**Qué debes hacer**
Según el fragmento sobre las monedas de plata, responde:
(a) ¿Con quiénes lo hablaron el tío Pepet y el padre antes de dar con su fórmula?
(b) ¿Dónde pensaban enterrar las cacerolas con las monedas?
(c) ¿A quién le explicó todo esto el padre?

**Fragmento seleccionado**
Cuando la entrada en Castellón de las tropas de Franco parecía inminente, mi tío Pepet y mi padre, angustiados y temerosos por la suerte que pudieran correr sus ahorros, miraron la manera de poner su dinero a salvo de las inciertas contingencias que sobre el Grao se precipitaban. Después de hablarlo con sus esposas, dieron con una fórmula que les pareció infalible. Cogerían todas las monedas de plata y las introducirían en cacerolas. Luego las enterrarían en el patio. Así, ocultas en el subsuelo del corral, libres de cualquier expolio, aquellas monedas de plata, que por ser de tan noble metal, mantendrían su valor intacto, serían fácilmente canjeables por dinero de curso legal del nuevo régimen.
Todo esto explicó mi padre al comandante. Añadiendo, con grandes dosis de diplomacia, que en realidad, ese dinero habían querido preservarlo de rapiñas incontroladas con el fin de donarlo “al régimen del Generalísimo Franco”.

**Datos registrados**

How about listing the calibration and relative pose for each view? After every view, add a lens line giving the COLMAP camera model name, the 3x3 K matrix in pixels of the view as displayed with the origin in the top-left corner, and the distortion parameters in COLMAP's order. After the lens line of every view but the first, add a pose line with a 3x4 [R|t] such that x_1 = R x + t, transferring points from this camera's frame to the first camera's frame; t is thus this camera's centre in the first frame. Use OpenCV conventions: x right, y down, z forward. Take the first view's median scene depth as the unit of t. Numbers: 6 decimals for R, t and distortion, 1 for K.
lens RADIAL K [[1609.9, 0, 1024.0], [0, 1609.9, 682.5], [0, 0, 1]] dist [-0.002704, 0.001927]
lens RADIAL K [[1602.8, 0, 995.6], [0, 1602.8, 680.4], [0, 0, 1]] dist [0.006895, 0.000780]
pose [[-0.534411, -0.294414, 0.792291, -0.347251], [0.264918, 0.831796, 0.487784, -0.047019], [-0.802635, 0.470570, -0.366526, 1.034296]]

**Solución escrita**
(a) Con sus esposas.
(b) En el patio.
(c) Al comandante.